Backstory: Markdown image embed is not rendered correctly

I already have a custom import script written in ruby. It works and adds all topics, however it is too fast. This leads to the server fetching a lot of images from external services like imgur when baking the posts.

What would be the best way to slow this down? I mean the trivial way would be to simply let the import process sleep a bit between posts. But that would lead to a potentially long running script (given the amount of images and the imgur rate limit, approximately 3 days). Is there any other way, like importing all topics at once but telling discourse to only bake a specific number of posts per minute? That way the topics are created immediately but the html is built asynchronously.

You can just rebake the posts later. Every few days you can rebake the bad posts.

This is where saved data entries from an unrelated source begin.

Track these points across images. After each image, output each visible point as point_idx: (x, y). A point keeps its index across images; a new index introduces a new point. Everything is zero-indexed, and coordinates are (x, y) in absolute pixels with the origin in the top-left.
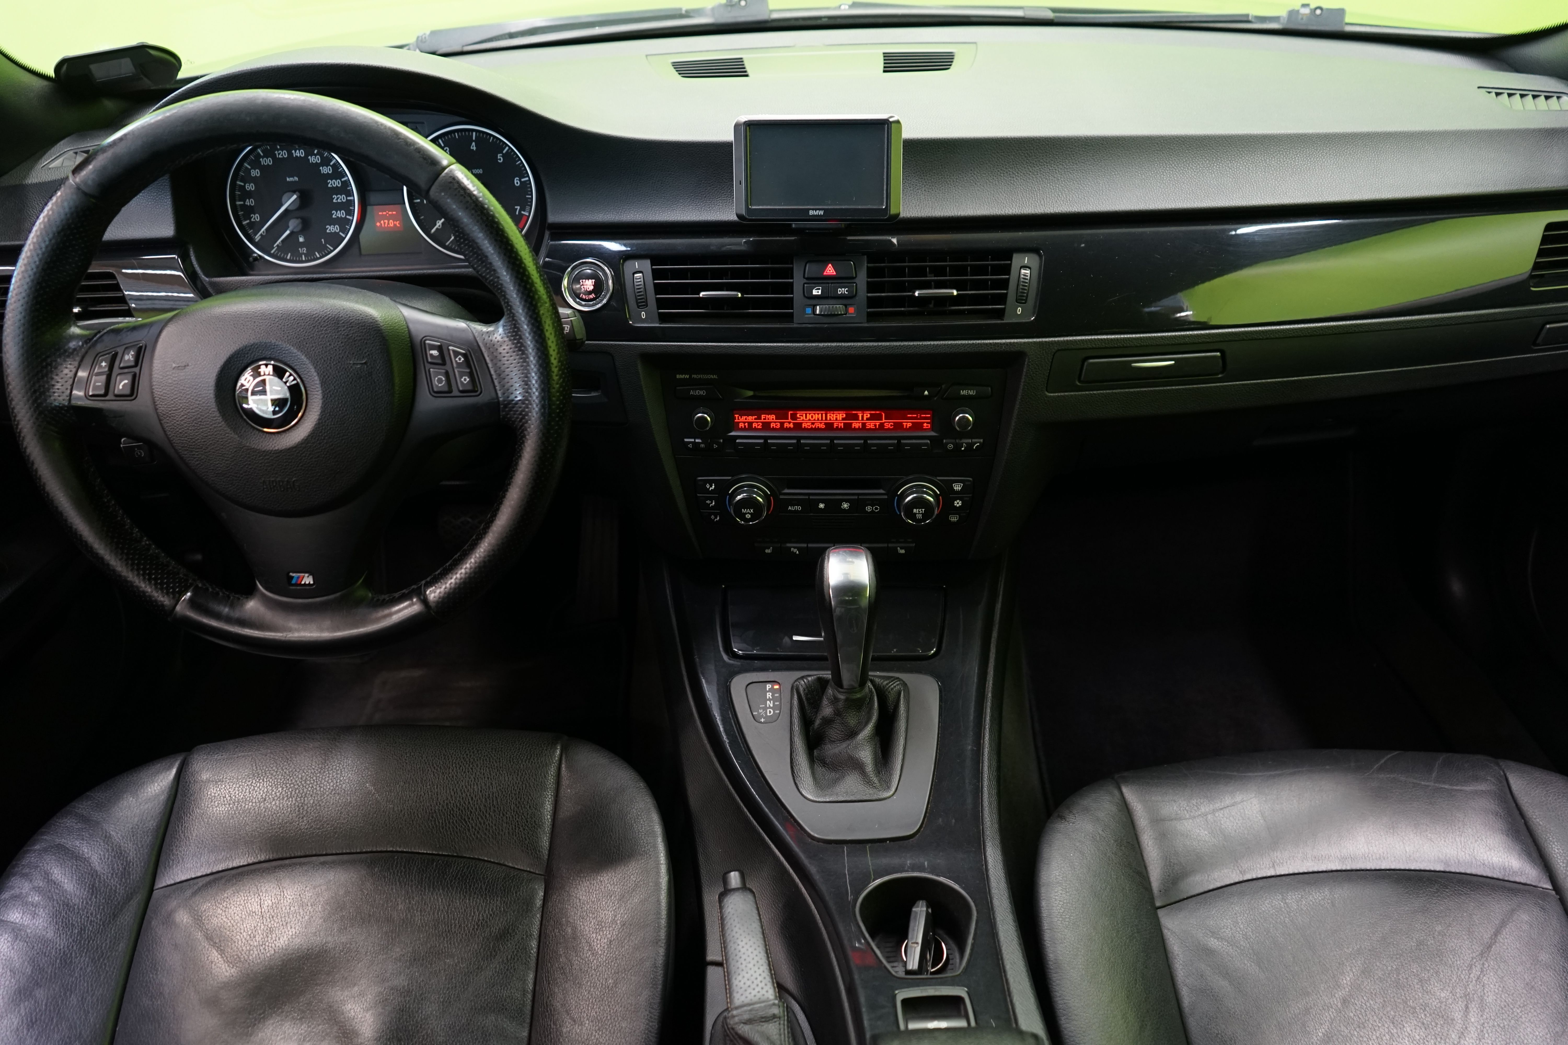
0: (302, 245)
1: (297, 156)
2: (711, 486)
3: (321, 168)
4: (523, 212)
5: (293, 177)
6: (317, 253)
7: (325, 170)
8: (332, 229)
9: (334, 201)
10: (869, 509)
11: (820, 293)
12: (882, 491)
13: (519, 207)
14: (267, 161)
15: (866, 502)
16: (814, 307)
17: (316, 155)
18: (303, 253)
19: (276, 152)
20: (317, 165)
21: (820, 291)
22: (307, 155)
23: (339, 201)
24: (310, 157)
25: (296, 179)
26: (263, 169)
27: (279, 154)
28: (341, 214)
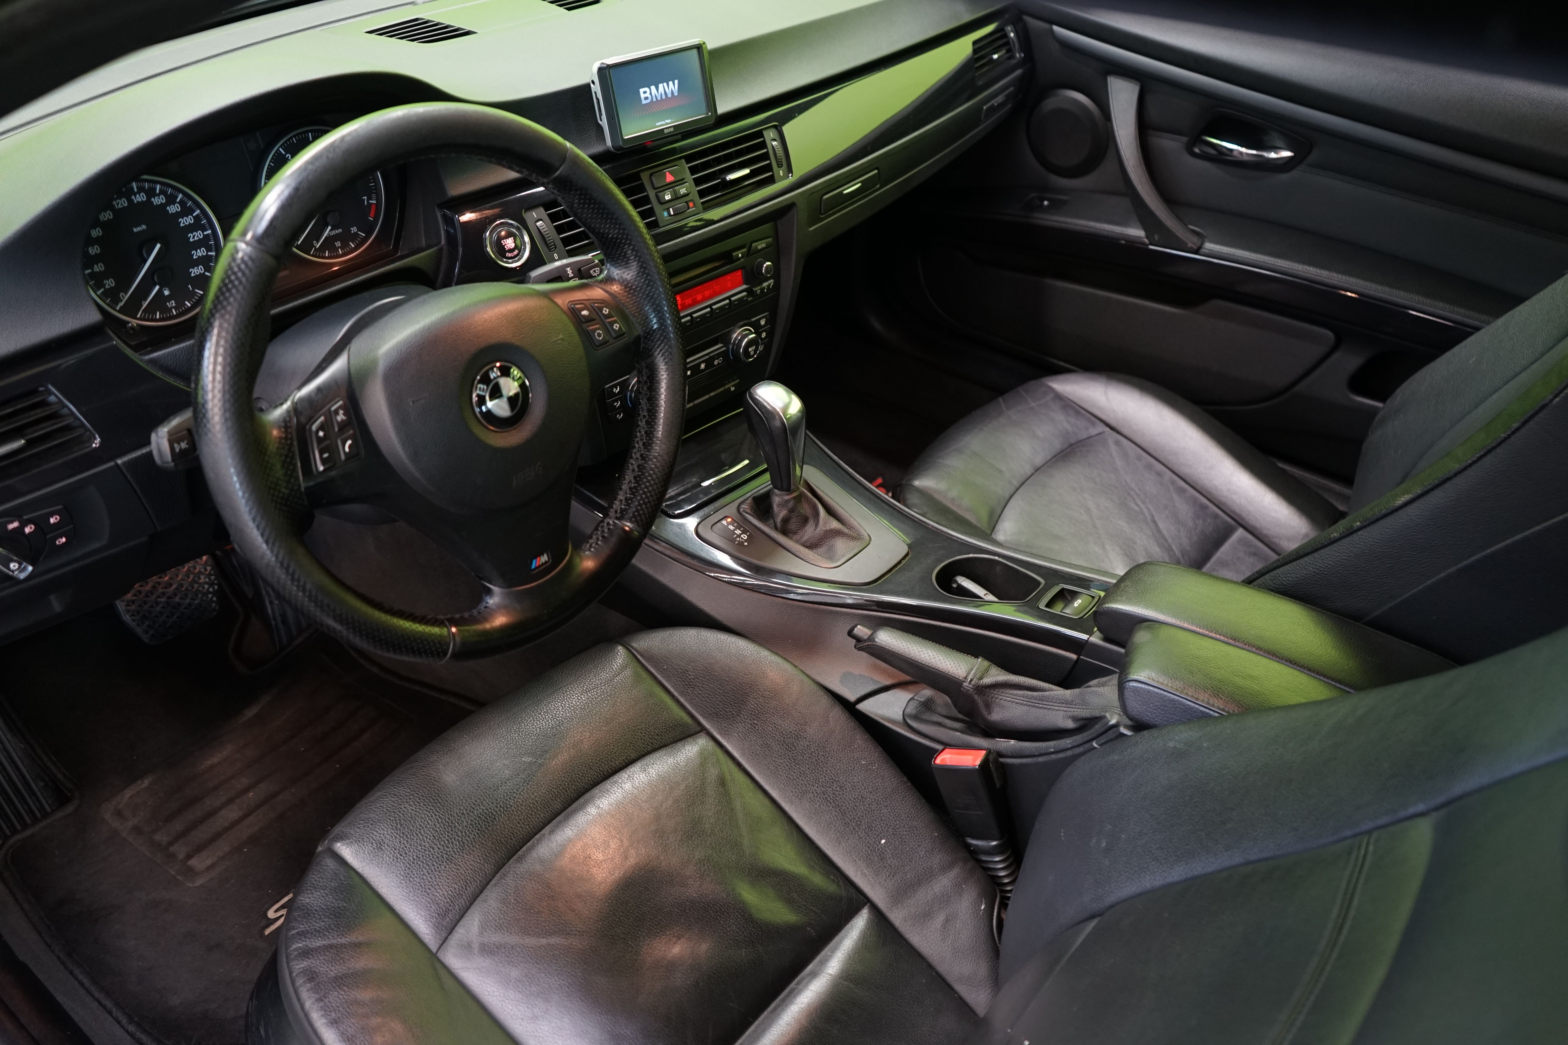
0: (169, 298)
1: (138, 202)
2: (617, 389)
3: (168, 208)
4: (370, 201)
5: (139, 226)
6: (187, 302)
7: (173, 209)
8: (196, 271)
9: (191, 240)
10: (716, 362)
11: (670, 198)
12: (720, 345)
13: (366, 197)
14: (106, 216)
15: (713, 359)
16: (668, 210)
17: (159, 195)
18: (172, 307)
19: (114, 203)
20: (163, 206)
21: (670, 195)
22: (149, 198)
23: (196, 239)
24: (153, 199)
25: (144, 227)
26: (104, 225)
27: (118, 204)
28: (201, 252)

Is there a way to find the bad posts, so that I can specifically rebuild those? I know I can rebake all via rake. But that will then start with the same posts always and run into the rate limit before reaching the bad ones.

On further testing, I really need to prevent running into the rate limit in the first place. With the amount of images embedded, it seems like the IP ends up being blacklisted at least for a couple of days (it was 4 days since I baked on that machine, and it’s still blacklisted). So I can’t just rebake the posts later.

Any idea on how to spread out the baking over a longer timeframe in the first place?